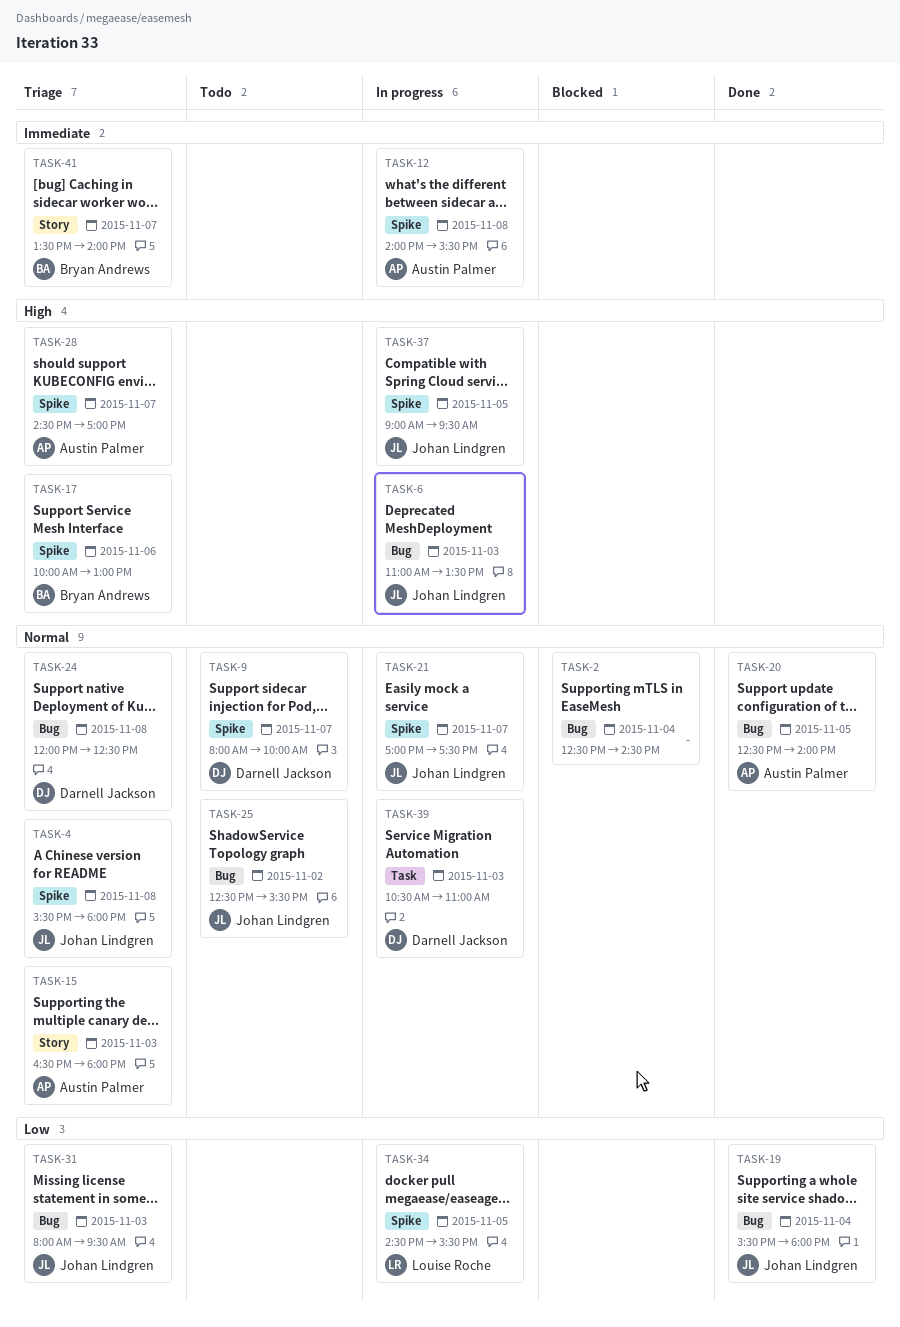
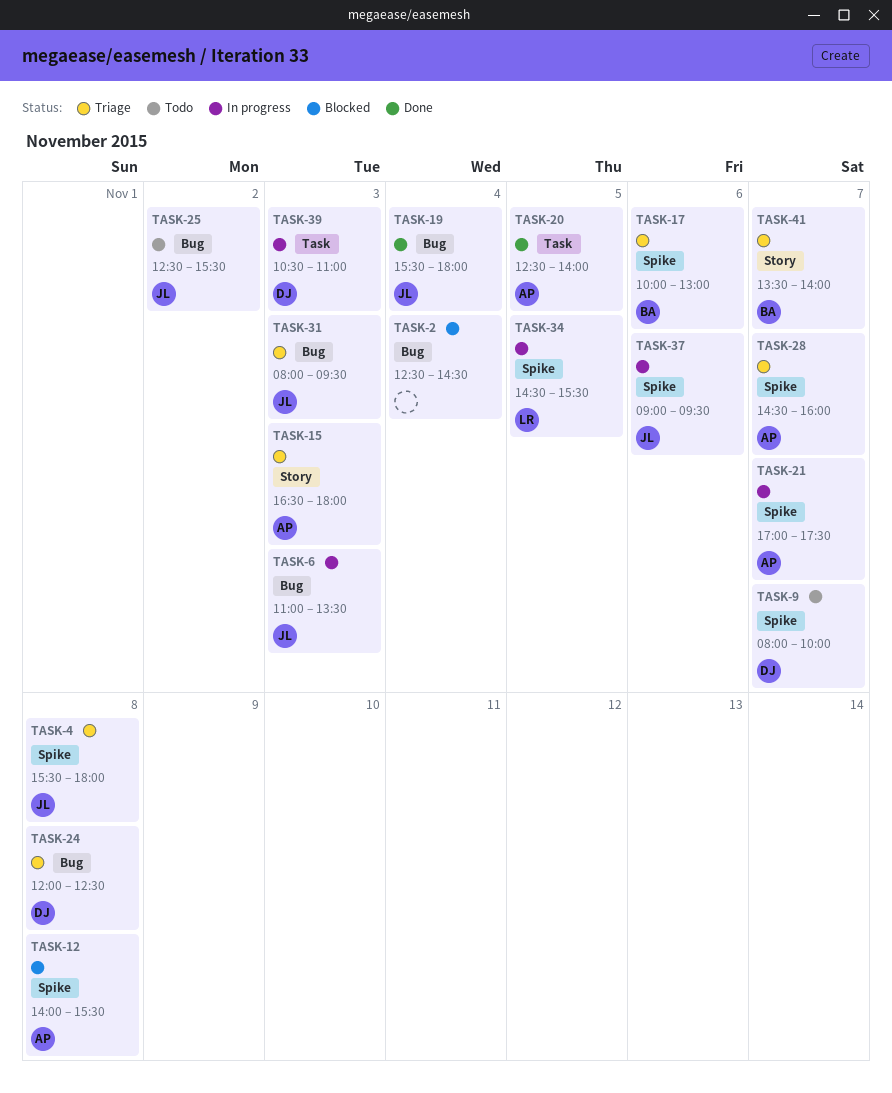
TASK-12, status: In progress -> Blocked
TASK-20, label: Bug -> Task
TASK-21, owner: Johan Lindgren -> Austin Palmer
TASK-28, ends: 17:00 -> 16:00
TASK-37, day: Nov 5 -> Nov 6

...

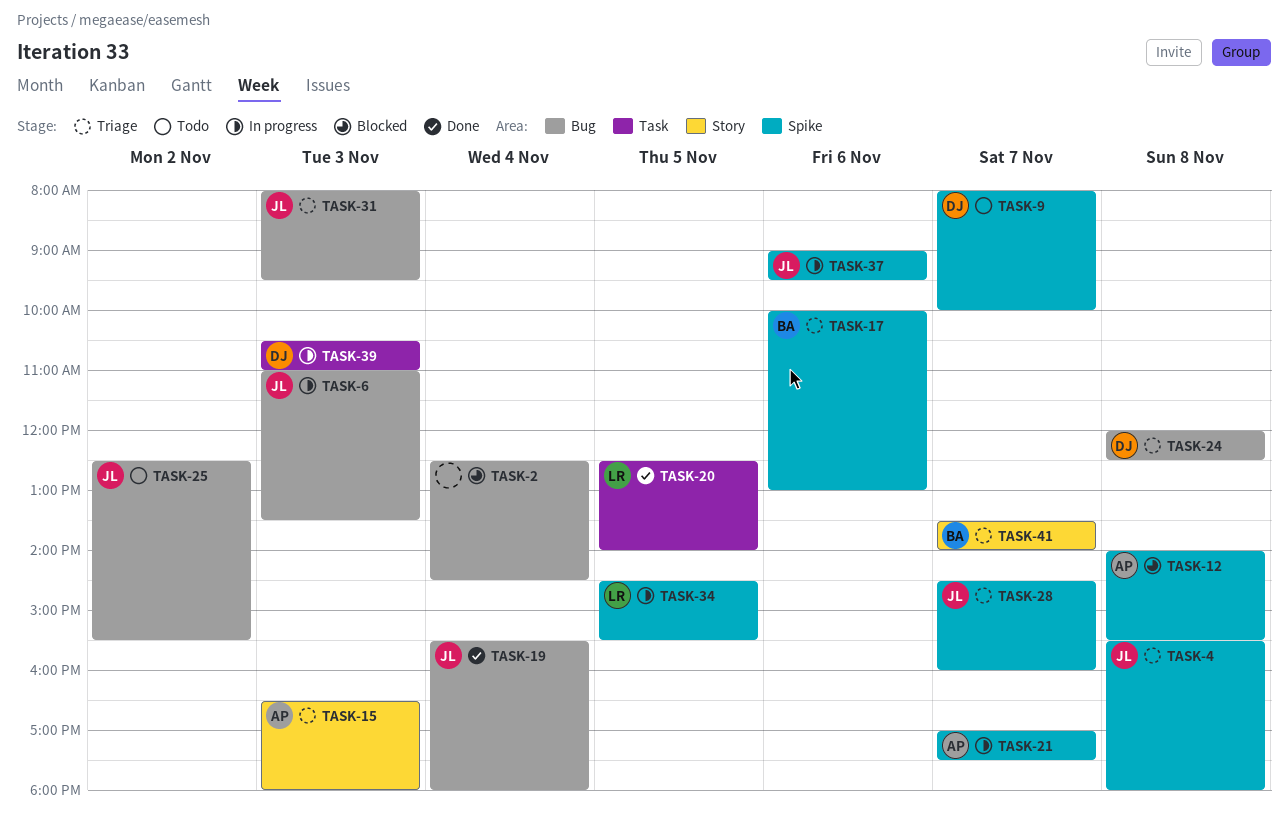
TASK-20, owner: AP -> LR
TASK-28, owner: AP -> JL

* * *

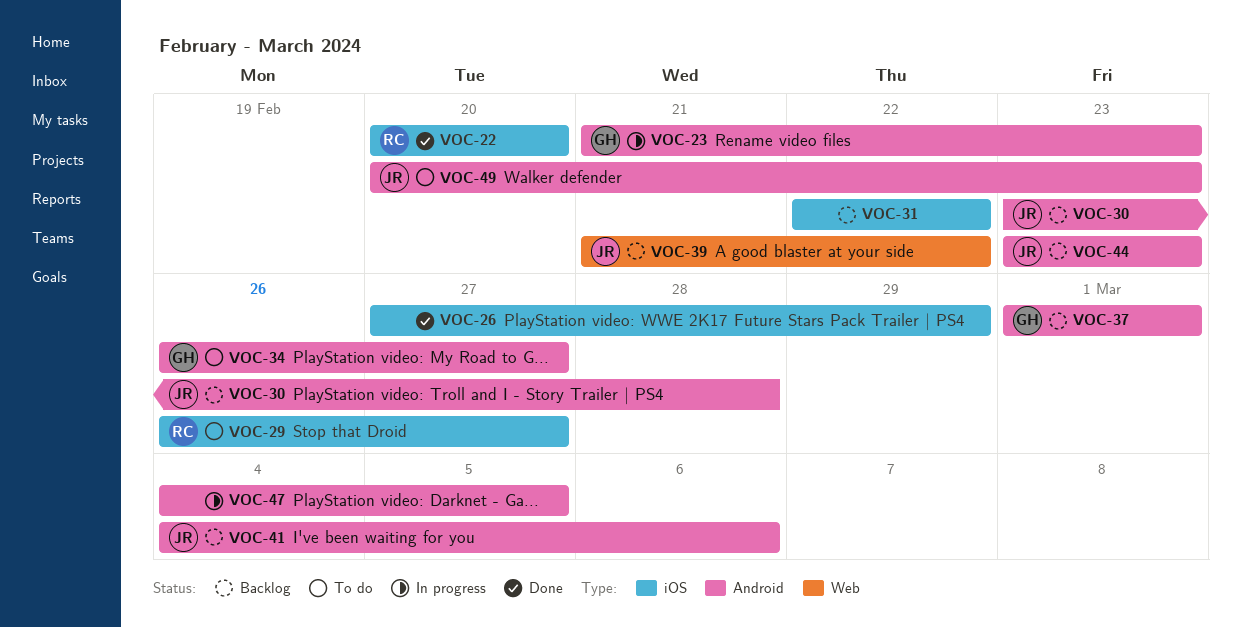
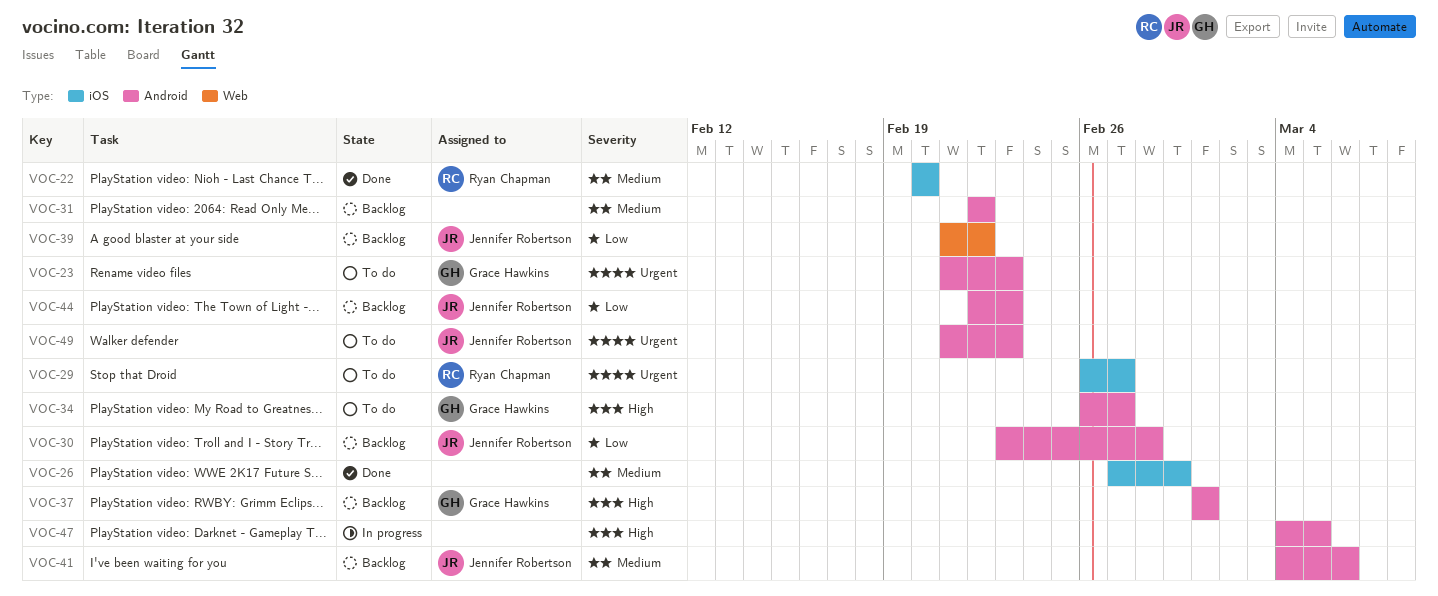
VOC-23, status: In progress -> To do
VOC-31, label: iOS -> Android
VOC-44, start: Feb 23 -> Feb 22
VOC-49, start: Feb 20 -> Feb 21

▶ [Instructions for the task] Your task is to restate, word for word, only those lines above that fall between the line holding "VOC-23, status: In progress -> To do" and the line holding "VOC-49, start: Feb 20 -> Feb 21", inclusive.

▶ [Solution to the exercise]
VOC-23, status: In progress -> To do
VOC-31, label: iOS -> Android
VOC-44, start: Feb 23 -> Feb 22
VOC-49, start: Feb 20 -> Feb 21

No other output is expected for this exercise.